Why Do Dogs Sniff Butts?


Dogs meeting other dogs sniff butts. They don’t generally call out to each other. It’s all a natural type of dog body language used when meeting another dog. Typically, they will sniff each other, often in the body areas where urine and feces exit the body. It’s analogous to reading the neighborhood newspaper and can provide social enrichment for a dog even if other dogs are physically absent at that time.

Dogs Meeting Other Dogs

Dogs learn to recognize individual dogs through their individual scents, which is why dogs will spend time sniffing where other dogs have urinated or defecated. (Yes, it is gross by human standards, but keep in mind that we are essentially “blind and deaf” when it comes to our own sense of smell.)

Canine Sense of Smell

The sense of smell is the dog’s primary sense (the other senses are sight, hearing, taste, and touch).
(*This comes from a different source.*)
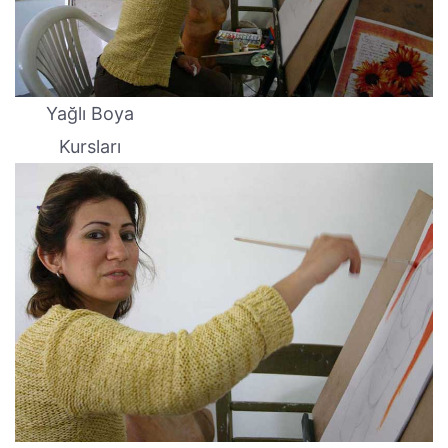
Yağlı Boya
Kursları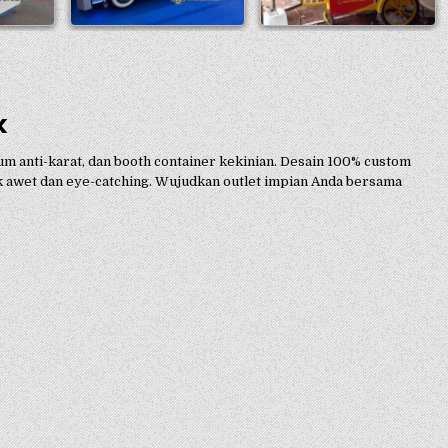
k
m anti-karat, dan booth container kekinian. Desain 100% custom
ak awet dan eye-catching. Wujudkan outlet impian Anda bersama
A dog has about 150 million olfactory receptors in his nose (compared to 5 million for us mere humans), and the area that processes that information occupies about 30% of the brain (compared to 5% in humans).

It is this amazingly keen sense of smell that makes dogs such great partners in search and rescue operations and bomb detection. There are also dogs who are trained as service dogs who can sense (smell!) when their human is about to have a seizure, and dogs trained to detect cancer in blood samples and bedbugs in hotel rooms. 

Sniffing Butts and Pheromones

Dogs also have a specialized organ in the roof of the mouth called the vomeronasal organ, the function of which is to detect pheromones, which are chemicals emitted into the air by animals to communicate specific behavioral and emotional states (readiness to mate, fear, relaxation, etc.). Pheromones are produced by glands (including anal glands) and can be found in saliva, urine, and feces.